Vous êtes ici : Accueil > Actualités > Détection de neutrinos : calibrer des bolomètres grâce à des neutrons

Résultat scientifique | Découvertes et avancées | Physique des particules | Outils & instruments de recherche

Détection de neutrinos : calibrer des bolomètres grâce à des neutrons


​Des chercheurs de l'Irfu valident le principe d'une nouvelle calibration bolométrique utilisant des neutrons lents dits thermiques. Celle-ci est parfaitement adaptée à la détection de neutrinos par mesure du « recul » de noyaux de tungstène, qui sera prochainement mise en œuvre à l'Irfu.
Publié le 9 décembre 2021

Les bolomètres sont des thermomètres extrêmement précis qui permettent de mesurer l'énergie déposée par certaines particules. Ils bénéficient aujourd'hui à la fois de seuils de détection extrêmement bas (quelques dizaine d'eV) et de masses suffisantes (jusqu'à une centaine de grammes) et ouvrent la voie à la détection :

  • de particules d'une hypothétique matière noire « légère »,
  • d'un nouveau processus d'interaction neutrino-matière qui offre des tests complémentaires du modèle standard de la physique des particules (expérience NUCLEUS à l'Irfu).

Observer l'interaction entre un neutrino et un noyau atomique reste cependant un défi expérimental. Elle génère en effet un recul infime du noyau atomique qui « bouscule » les atomes voisins (soit une énergie d'à peine 100 eV), provoquant un échauffement de quelques cent-millièmes de degré. Si un tel signal est aujourd'hui détectable, il est nécessaire de calibrer le détecteur dans un régime d'énergies (inférieures au keV) jusque-là inexploré, où les modèles théoriques actuels ne s'appliquent pas.

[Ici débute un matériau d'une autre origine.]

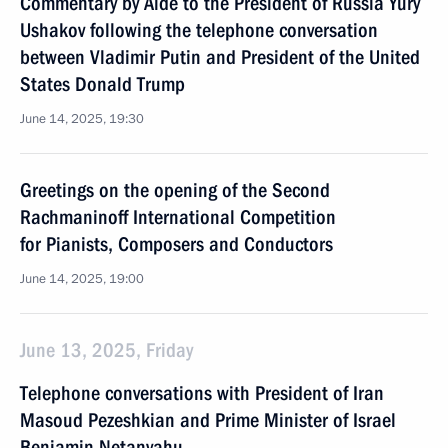
Commentary by Aide to the President of Russia Yury
Ushakov following the telephone conversation
between Vladimir Putin and President of the United
States Donald Trump
June 14, 2025, 19:30
Greetings on the opening of the Second
Rachmaninoff International Competition
for Pianists, Composers and Conductors
June 14, 2025, 19:00
June 13, 2025, Friday
Telephone conversations with President of Iran
Masoud Pezeshkian and Prime Minister of Israel
Benjamin Netanyahu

Or cette calibration est extrêmement délicate. Un neutrino incident transfère une fraction de son énergie à un noyau atomique qui la cède à son tour au cristal :

  • en le faisant vibrer (création de phonons),
  • en perturbant le cortège électronique des atomes voisins (ionisation ou émission de lumière),
  • en créant des défauts cristallins si l'énergie transférée est suffisante pour déloger plusieurs noyaux de leurs sites.

La répartition entre ces différents « canaux » d'énergie est très variable, ce qui incite à choisir une procédure de calibration la plus proche possible du phénomène à observer : l'interaction neutron-noyau. En effet, un neutron thermique se comporte de la même manière qu'un neutrino ou une particule de matière noire :

  • il ne perturbe pas le cristal en le traversant,
  • il est capturé dans le volume du cristal (et pas seulement en surface),
  • la désexcitation du noyau qui l'a capturé produit un recul de même nature.

Après capture d'un neutron, un noyau se désexcite en émettant un photon γ. Cette émission s'accompagne du recul du noyau qui dépose alors toute son énergie dans le cristal du bolomètre. Ainsi par exemple, le noyau de tungstène (W) d'un bolomètre en CaWO4 libère une énergie voisine de 100 eV, connue avec précision.

C'est le principe de la méthode CRAB (Calibration by Recoil for Accurate Bolometry) développée par l'Irfu pour l'expérience NUCLEUS. Il a été validé par une simulation numérique de la calibration et de tous les phénomènes parasites (rayons cosmiques, neutrons du faisceau non capturés, rayons gamma extérieurs) grâce à deux codes de calcul :

  • le code de neutronique « Toucans » élaboré à l'Irfu pour optimiser les sources de neutrons compactes,
  • le code de désexcitation des fragments de fission « Fifrelin », développé par des équipes de la DES (Cadarache) pour la physique des réacteurs.

La simulation d'une calibration continue pendant trois jours et demi conduit à un spectre en énergie comptant deux pics à 112 eV et 160 eV bien identifiables, associés aux isotopes 183W et 184W du tungstène naturel.

La méthode CRAB sera validée expérimentalement par une expérience d'irradiation d'un bolomètre de NUCLEUS en CaWO4 avec un faisceau de neutrons fourni par le réacteur TRIGA Mark-II de Vienne (Autriche).

Cette thématique, qui intéresse également la physique du solide, a suscité une nouvelle collaboration entre le CEA-Irfu et la DES (ISAS à Saclay) via une thèse en co-tutelle.